EXTRACTED INFORMATION:
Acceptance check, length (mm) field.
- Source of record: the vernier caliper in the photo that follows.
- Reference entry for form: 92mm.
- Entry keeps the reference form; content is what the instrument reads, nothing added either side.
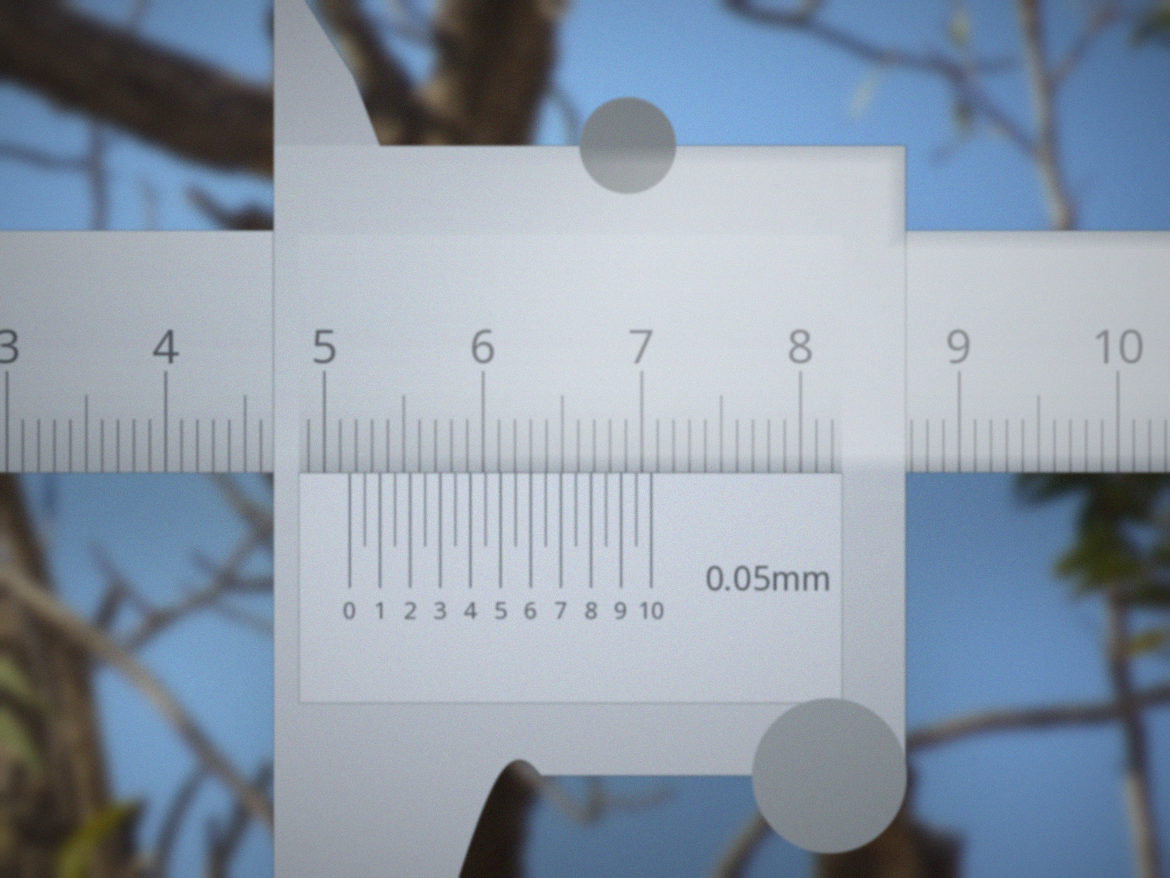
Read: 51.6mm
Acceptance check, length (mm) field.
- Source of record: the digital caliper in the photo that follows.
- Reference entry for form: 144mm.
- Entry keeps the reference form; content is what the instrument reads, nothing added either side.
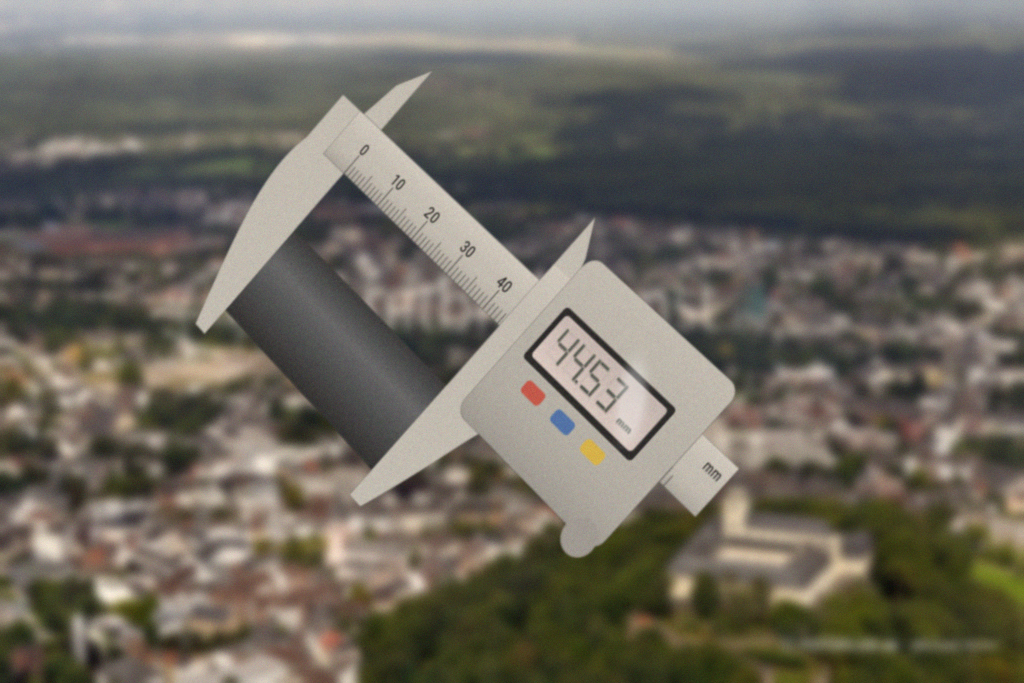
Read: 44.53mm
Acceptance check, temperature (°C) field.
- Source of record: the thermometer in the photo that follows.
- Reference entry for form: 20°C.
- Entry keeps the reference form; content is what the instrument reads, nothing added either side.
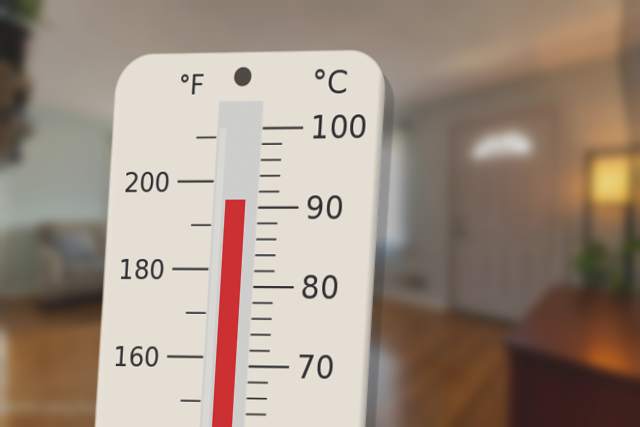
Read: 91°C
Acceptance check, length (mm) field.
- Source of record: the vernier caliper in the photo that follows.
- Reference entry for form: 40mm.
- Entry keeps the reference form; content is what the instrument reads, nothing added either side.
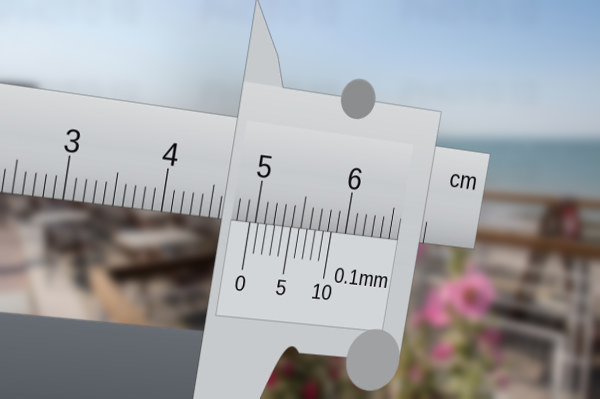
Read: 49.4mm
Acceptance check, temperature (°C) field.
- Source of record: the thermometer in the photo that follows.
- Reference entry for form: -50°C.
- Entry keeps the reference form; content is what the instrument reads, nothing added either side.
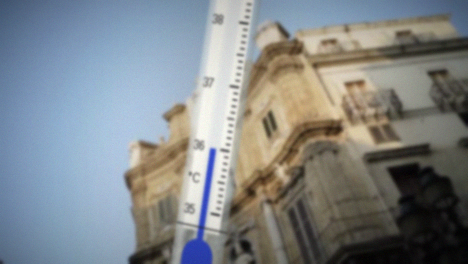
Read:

PROBLEM STATEMENT: Print all five items above verbatim, line for line, leaving out the pictures.

TASK SOLUTION:
Acceptance check, length (mm) field.
- Source of record: the vernier caliper in the photo that follows.
- Reference entry for form: 92mm.
- Entry keeps the reference form; content is what the instrument reads, nothing added either side.
Read: 51.6mm
Acceptance check, length (mm) field.
- Source of record: the digital caliper in the photo that follows.
- Reference entry for form: 144mm.
- Entry keeps the reference form; content is what the instrument reads, nothing added either side.
Read: 44.53mm
Acceptance check, temperature (°C) field.
- Source of record: the thermometer in the photo that follows.
- Reference entry for form: 20°C.
- Entry keeps the reference form; content is what the instrument reads, nothing added either side.
Read: 91°C
Acceptance check, length (mm) field.
- Source of record: the vernier caliper in the photo that follows.
- Reference entry for form: 40mm.
- Entry keeps the reference form; content is what the instrument reads, nothing added either side.
Read: 49.4mm
Acceptance check, temperature (°C) field.
- Source of record: the thermometer in the photo that follows.
- Reference entry for form: -50°C.
- Entry keeps the reference form; content is what the instrument reads, nothing added either side.
Read:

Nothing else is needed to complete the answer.